The Quake III engine, on the other hand, dithers the image differently, as do all of the games based on it, such as Heavy Metal: FAKK2 and Star Trek: Voyager: Elite Force.

Click for 640x480 16 bit original

Click for 640x480 32 bit original

16 bit

32 bit

While the dithering is especially prevalent in the sky (as the sky is only a small texture map that is scaled to an enormous size) it does not interfere in the details of most objects. Because of this, increasing the resolution from 640x480 to 1024x768 pixels allows for smaller pixels and smaller dither patterns that become even less obtrusive.

For example: many consumer model ink-jet printers are capable of printing images with thousands of dots per inch (DPI). However, many professional dye-sublimation printers achieve much better results with a horizontal DPI of only 100. This is because they can print each of the colors in the image naturally rather than having to mix three or even six different colors (from various ink cartridges) to give the appearance of a certain color, as even the best ink-jets do.

Games with darker color palates are also less likely to show visible dithering than games with lighter palates, though particle and corona effects such as smoke and lens flares are often where dither patterns are most visible to casual observers.

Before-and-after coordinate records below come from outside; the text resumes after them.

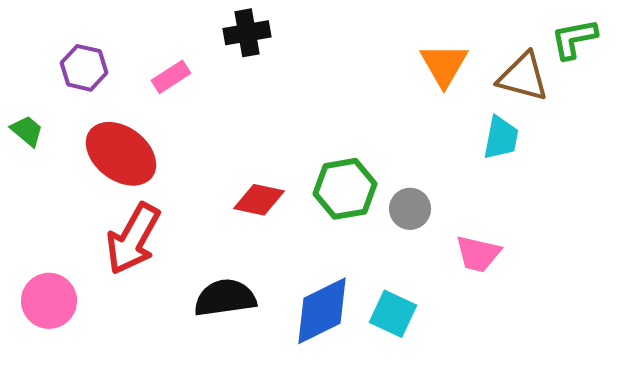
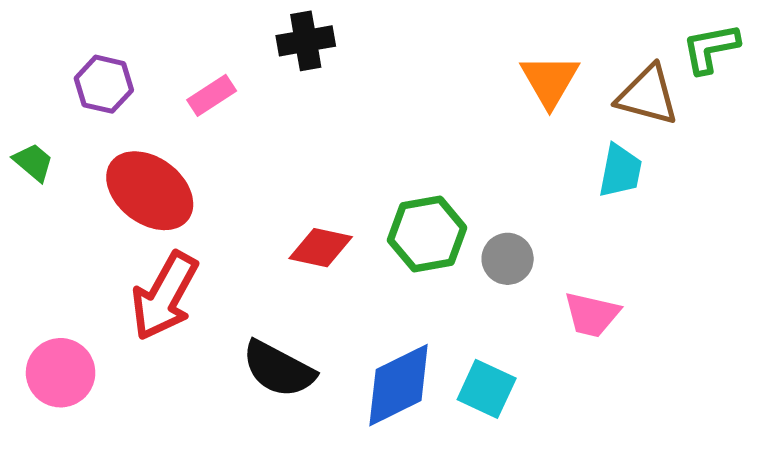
black semicircle: (225, 298) -> (278, 369), turned -144

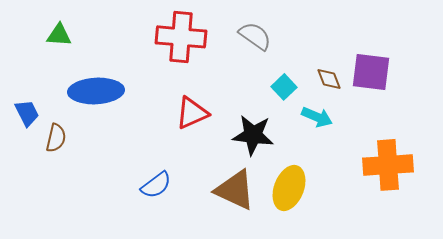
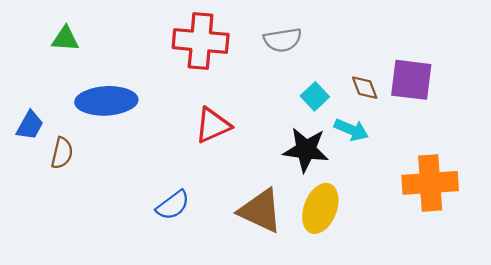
gray semicircle: (255, 36) -> (283, 40), turned 136
blue trapezoid: (27, 113) -> (30, 125), turned 56
black star: (253, 135) -> (306, 150), moved

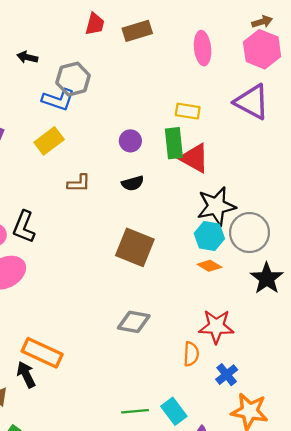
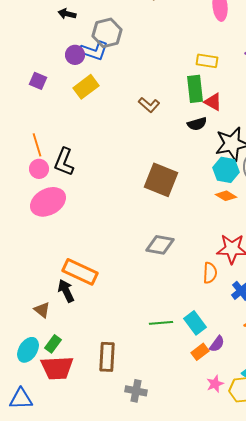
purple circle: (130, 141) -> (75, 55), moved
red triangle: (195, 158) -> (213, 102), size x0.7
brown L-shape: (79, 183) -> (149, 105), moved, turned 40
black semicircle: (133, 183) -> (197, 124), moved

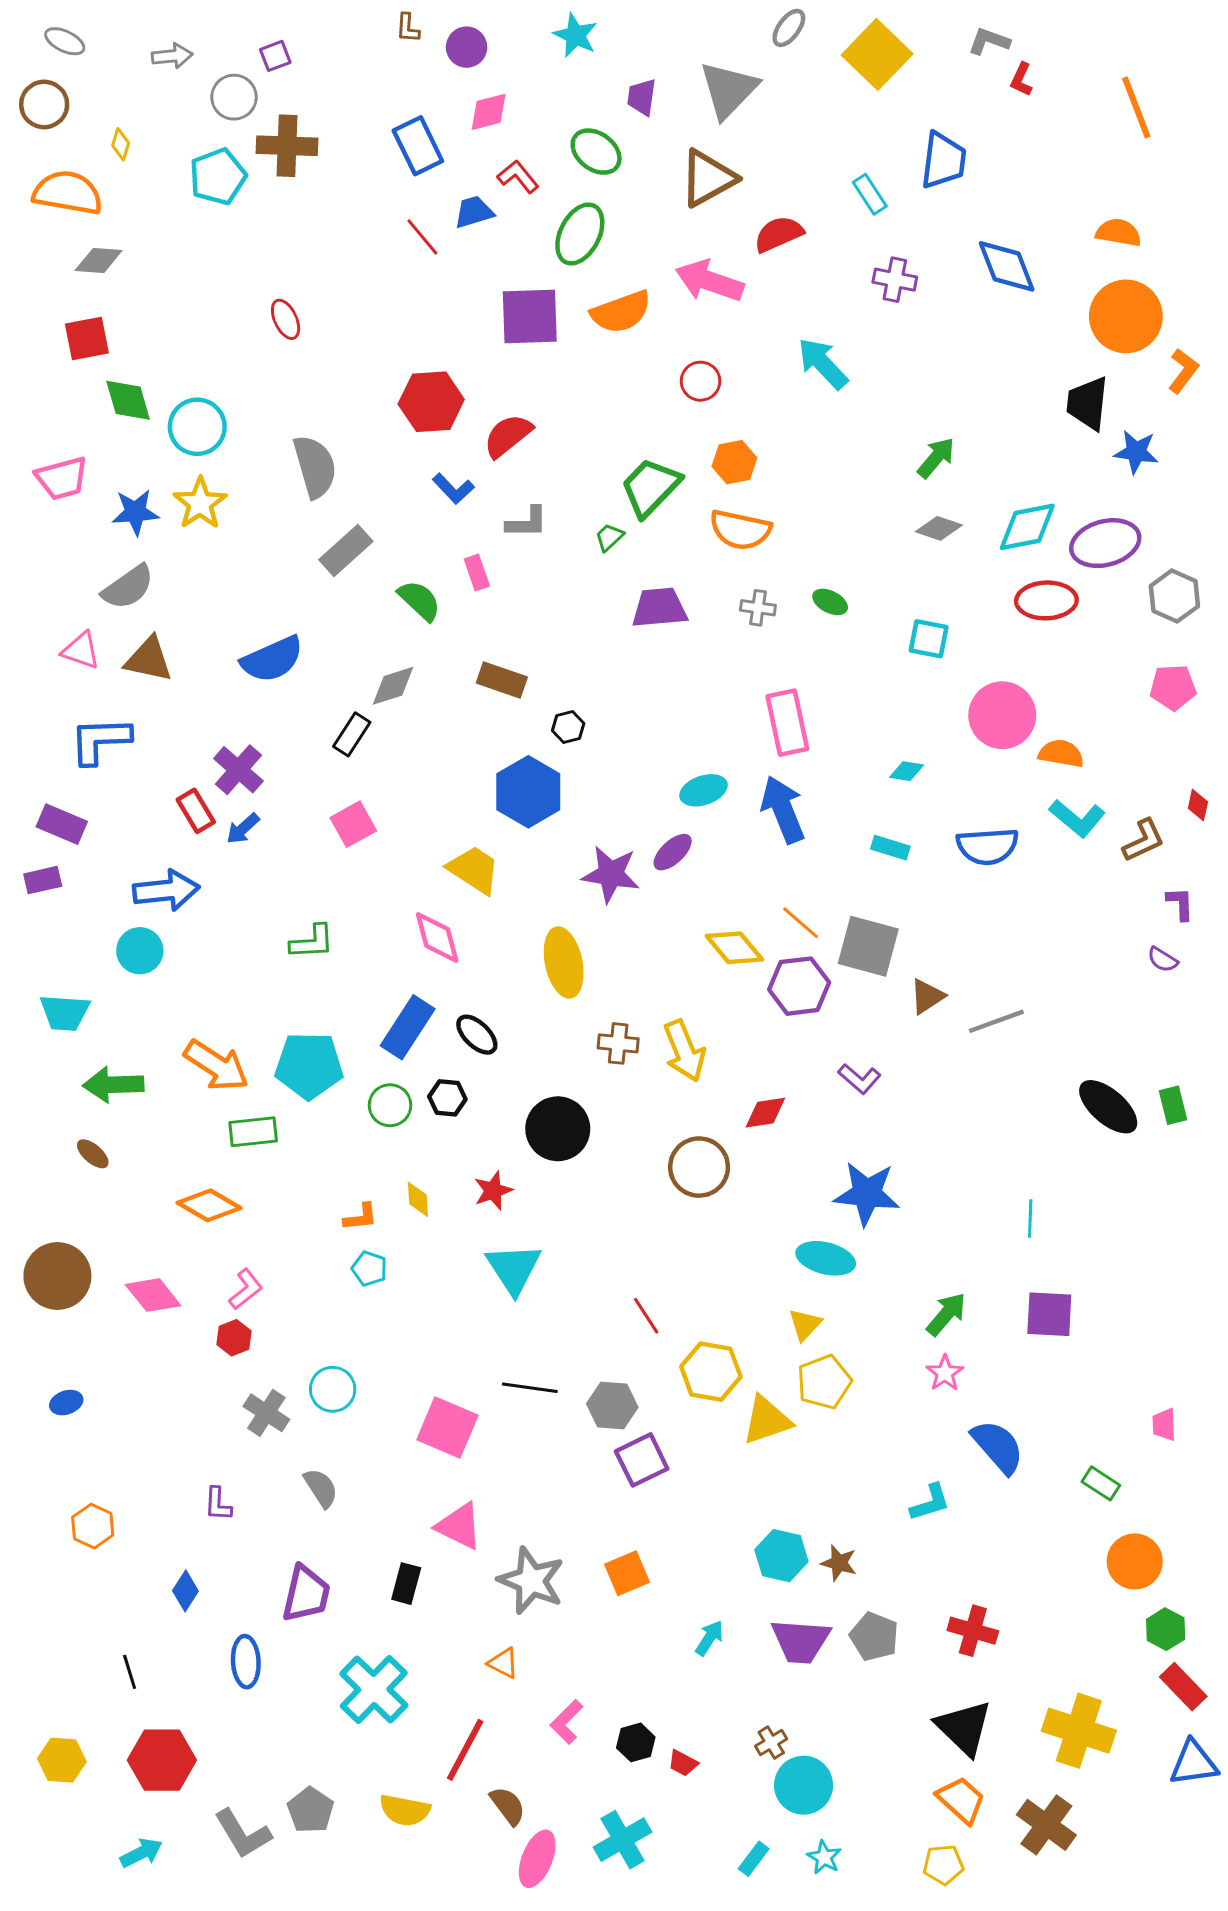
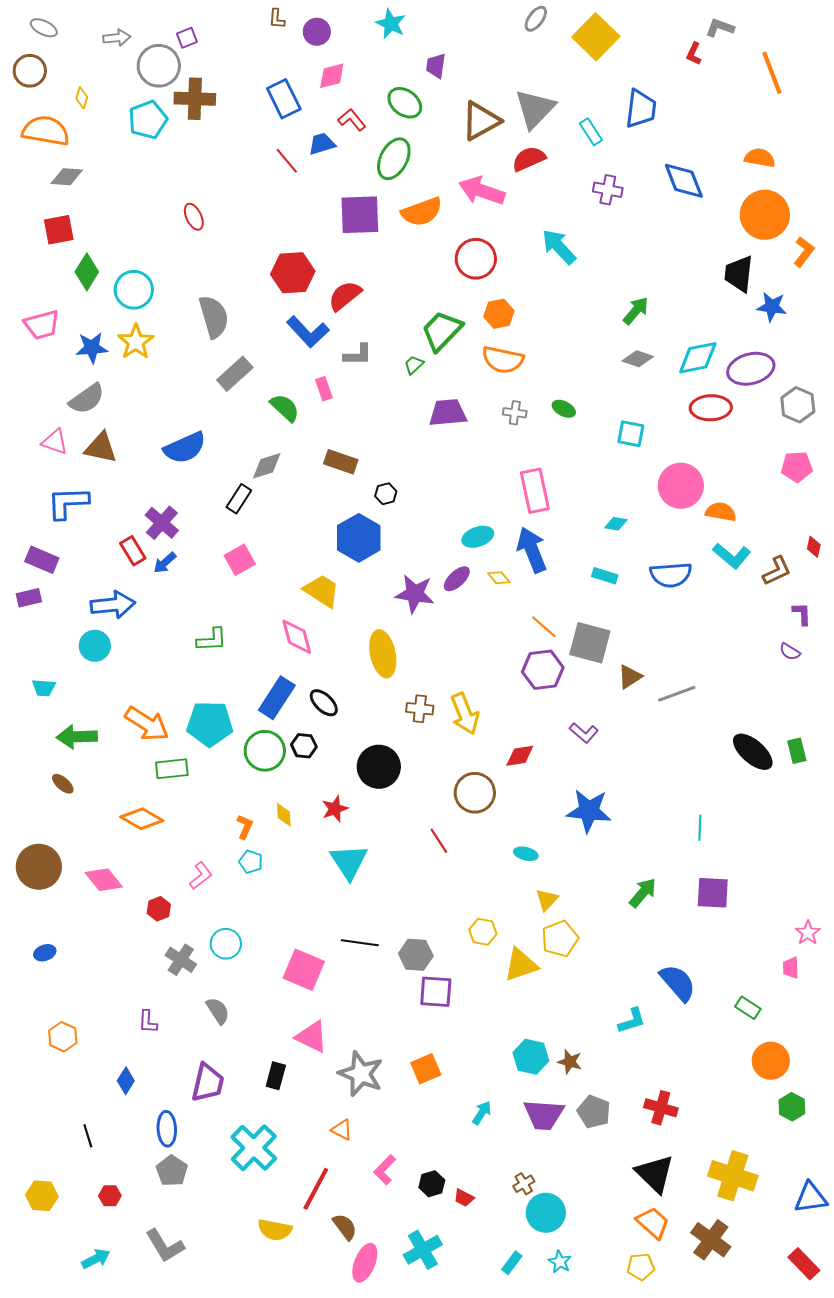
gray L-shape: (989, 41) -> (720, 28), moved
gray triangle: (728, 90) -> (535, 109), moved
gray circle: (234, 97) -> (159, 66), size x1.4
red circle: (701, 381) -> (476, 259), size x1.5
green diamond: (128, 400) -> (87, 272), turned 48
blue L-shape: (453, 489) -> (308, 332), size x1.5
yellow diamond: (734, 948) -> (499, 578), moved, size x0.6
cyan trapezoid: (65, 1013) -> (44, 688), size x0.7
green circle: (390, 1105) -> (265, 751), size x1.4
orange L-shape: (361, 1217) -> (245, 827), turned -60
cyan ellipse: (826, 1258) -> (526, 854), moved, size x0.6
pink L-shape: (246, 1289) -> (201, 876), moved
red line: (646, 1316) -> (439, 841), moved
yellow hexagon: (711, 1372) -> (483, 932), size x0.7
pink star: (945, 1373) -> (808, 933), moved
purple square: (642, 1460) -> (436, 992), turned 30
red rectangle: (1183, 1687) -> (804, 1264), moved
red hexagon: (162, 1760) -> (110, 1196), size x0.5
gray pentagon: (311, 1810) -> (172, 1171), moved

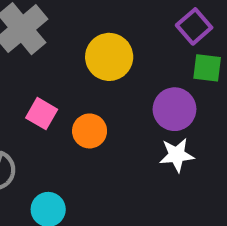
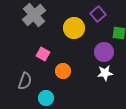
purple square: (194, 26) -> (98, 14), moved
orange circle: (90, 131) -> (63, 71), moved

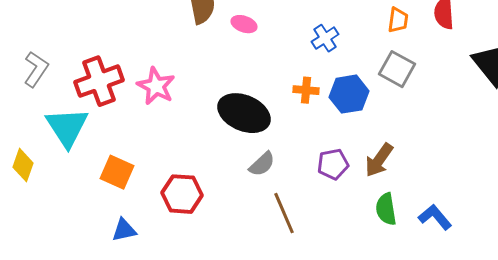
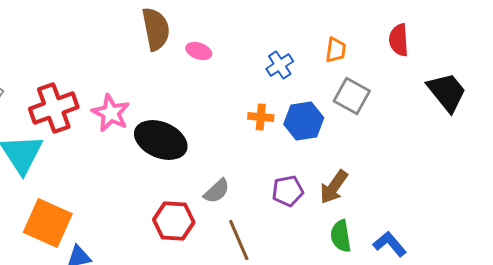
orange trapezoid: (398, 20) -> (336, 50), moved
black ellipse: (244, 113) -> (161, 140), moved
orange square: (117, 172) -> (48, 223), moved, size x1.4
red hexagon: (182, 194) -> (174, 221), moved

Hence, the difference between 16 and 32 bit color in a Quake III engine game becomes less pronounced as the resolution is increased:

16 bit color at 1024x768

32 bit color at 1024x768

However, doing the same with an Unreal powered game does not reproduce the same results. Knowing this, gamers are more able to select a color depth that is appropriate for their system--taking into account how a certain game dithers images while weighing speed against visual quality.